Is this publish only? Or will we support opening PDFs as well?

This is a publish, one-way only operation . We are neither shipping a special viewer nor doing any work to make PDF files readable by the Office applications.

What choices were made with font embedding/subsetting/outlining?

As a rule, we embed and subset embeddable fonts (when permitted). We are not doing font outlining in the general case.

Where's the innovation? :-)

Well, as I said in the comments, this particular feature is about responding to customer demand. We've had a ton of people ask us for this support, and so we're providing it. I don't really care who already has this functionality, it has nothing to do with why we did this. You're seeing all kinds of press around this because it's something that a lot of people have been asking for and a lot of people care about. There are tons of great blog entries out there from people who are excited that we are building this directly into the product. I don't think anyone has claimed that this particular feature is about innovation (unlike something like the new user interface). It was a lot of work to build though. It's natively supported in Word, Excel, PowerPoint, Access, Publisher, OneNote, Visio, and InfoPath, which is a really big undertaking.

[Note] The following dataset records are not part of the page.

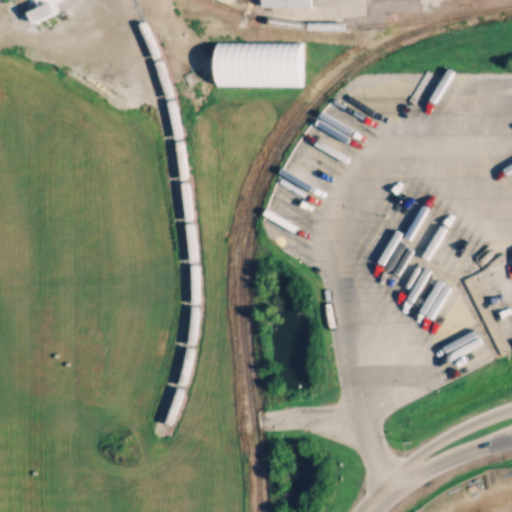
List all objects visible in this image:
railway: (328, 25)
building: (262, 61)
railway: (256, 185)
railway: (187, 211)
road: (334, 220)
building: (511, 250)
road: (434, 378)
road: (428, 450)
road: (440, 470)
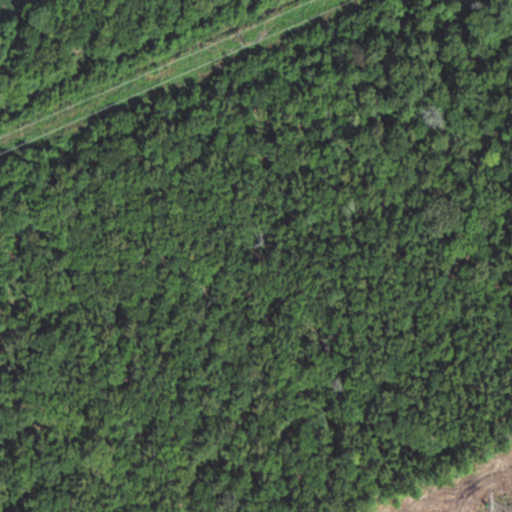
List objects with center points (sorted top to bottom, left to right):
power tower: (243, 39)
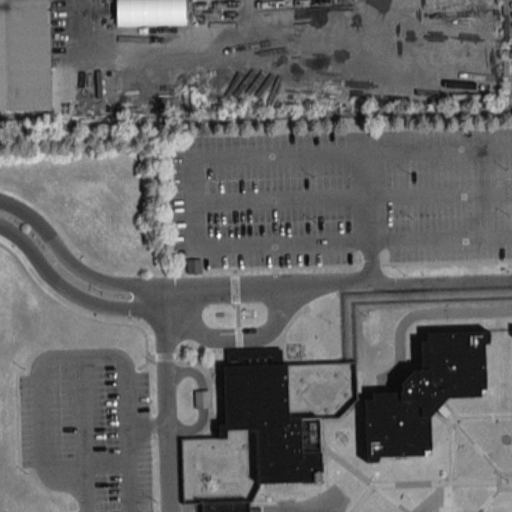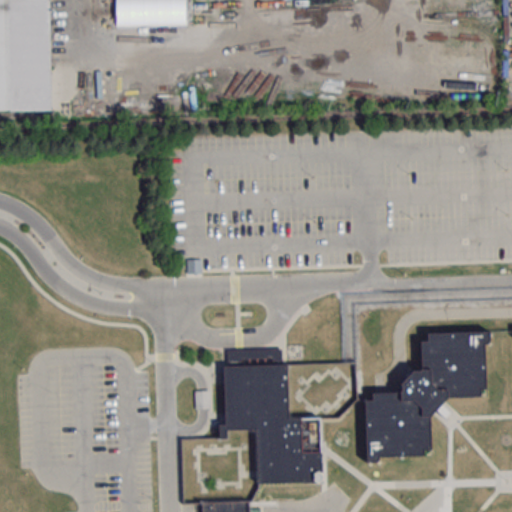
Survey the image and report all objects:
road: (98, 38)
building: (24, 54)
road: (351, 196)
parking lot: (339, 197)
road: (461, 206)
road: (365, 216)
road: (372, 280)
road: (100, 281)
road: (103, 306)
road: (417, 314)
road: (239, 338)
road: (73, 356)
road: (188, 371)
road: (399, 377)
building: (424, 394)
building: (422, 396)
road: (164, 398)
building: (200, 400)
road: (200, 400)
road: (479, 417)
building: (267, 419)
parking lot: (86, 427)
road: (190, 428)
road: (84, 433)
building: (257, 446)
road: (474, 449)
road: (104, 464)
road: (446, 465)
building: (314, 479)
road: (363, 479)
road: (425, 484)
road: (494, 492)
building: (223, 507)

OK, sorry I haven't had a chance to answer all the other questions yet. It's really busy right now as we're trying to get stuff tightened down for the first Beta coming out in the next couple months. I'm also trying to pull together a couple posts dealing with the questions around OpenDocument and that's taking some time as well. Not to mention, I have a lot more fun talking more about scenarios and things you can do with the formats, so I really want to get back onto those topics. I'll try to get to the other questions around PDF though in the next couple days.